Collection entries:
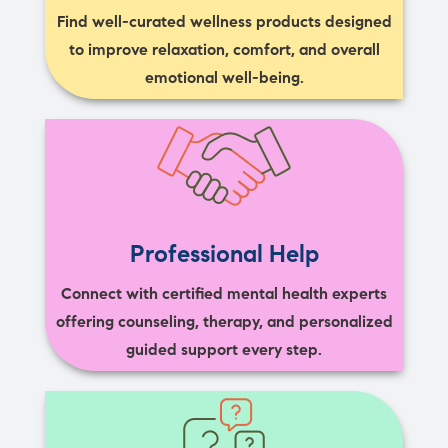
Find well-curated wellness products designed
to improve relaxation, comfort, and overall
emotional well-being.
Professional Help
Connect with certified mental health experts
offering counseling, therapy, and personalized
guided support every step.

> **Brief**
What is needed is an exact repeat of every entry above, with the pictures left out.

> **Exercise solution**
Find well-curated wellness products designed
to improve relaxation, comfort, and overall
emotional well-being.
Professional Help
Connect with certified mental health experts
offering counseling, therapy, and personalized
guided support every step.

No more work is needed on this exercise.